Contact: Andrew Hellpap

(608) 316-9786

ahellpap@uwhealth.org

MADISON, Wis. – An eight-year quest to find the cause of a disease has apparently ended now that scientists at UW-Madison have identified the mutations that produce a form of myelofibrosis, a rare genetic blood disorder.

Mutations in a protein that controls the production of blood platelets appear to be the source of a genetically inherited form of macrothrombocytopenia with focal myelofibrosis, according to Dr. Inga Hofmann, assistant professor of pediatrics, medical director for the UW Program for Advanced Cell Therapy, and lead author on the paper.

The results were recently featured as the September cover article in the journal Blood.

Hofmann and her team showed that the protein, G6b-B, which also regulates the production and function of megakaryocyte – a large bone marrow cell –can be manipulated to increase production of blood platelets, suggesting a potentially new treatment approach, Hofmann said.

“This is the first cause ever identified,” she said.

Hofmann had been looking for this cause since 2010, when she was introduced to three Middle Eastern families referred to her for a second opinion involving their children’s cases of myelofibrosis.

Myelofibrosis is a serious bone-marrow disorder that disrupts the body’s production of red blood cells, and in children it is typically caused by a type of blood cancer called megakaryoblastic leukemia. But, the cause of myelofibrosis when that condition isn’t present, and the source is genetic, hasn’t been discovered until now, Hofmann said.

Only about 50 cases of this disease have ever been reported.

The disease, regardless of origin, can lead to bone marrow scarring and severe anemia, weakness and an enlarged spleen. The only known treatment is a hematopoietic stem cell transplant.

At the time Hofmann met the first family, she was a pediatric hematology specialist at Boston Children’s Hospital.
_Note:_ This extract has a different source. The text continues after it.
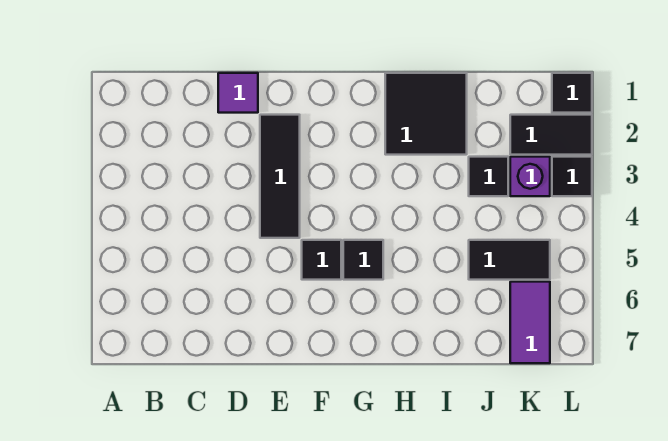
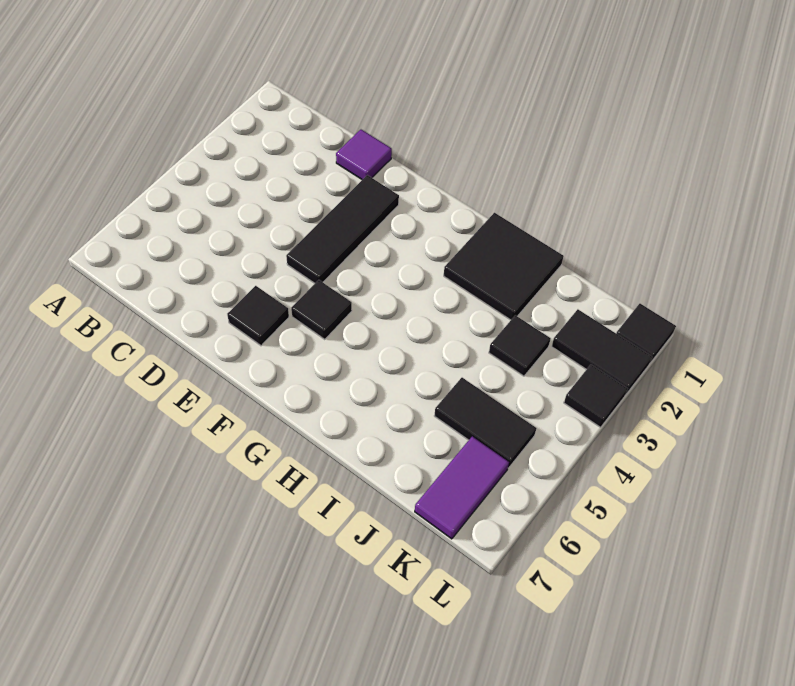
black tile G5 level 1 -> black tile E6 level 1
purple brick K3 level 1 -> none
At first, the cause was elusive because though she understood to target her research on the blood-producing aspects of the genetic puzzle, it was like looking for a needle in a haystack.

“It wasn’t until the other two families came around that we found it,” she said. “[G6b-B] was basically the only gene (protein) that came through all three.”

Then, in 2017 her eventual collaborator on this research, Yotis Senis, professor of hemostasis at the University of Birmingham in England, and a well-known researcher in the platelet field and expert in G6b-B, presented a fourth family, also from the Middle East, to Hofmann with the same phenotype and same genetic mutation in G6b-B.

Once they understood the common thread, Hofmann and Senis set about trying to understand how G6b-B works in the marrow and ways to treat these children.

They discovered that loss of the G6b-B protein leads to abnormal megakaryocytes, marrow scarring and low platelet counts.

“If we could manipulate the pathway involving the G6b-B protein in myelofibrosis patients, we might be able to restore normal platelet producing cells in the bone marrow cells and stimulate the production of normal blood cells” Hofmann said.

Understanding the relationship between megakaryocyte and the G6b-B protein is a significant advancement in the entire field of myelofibrosis, which also impacts adults. “This is a real paradigm- shifting idea,” Hofmann said.

“These types of diseases give us a better understanding of the bigger picture, not just in children,” she said.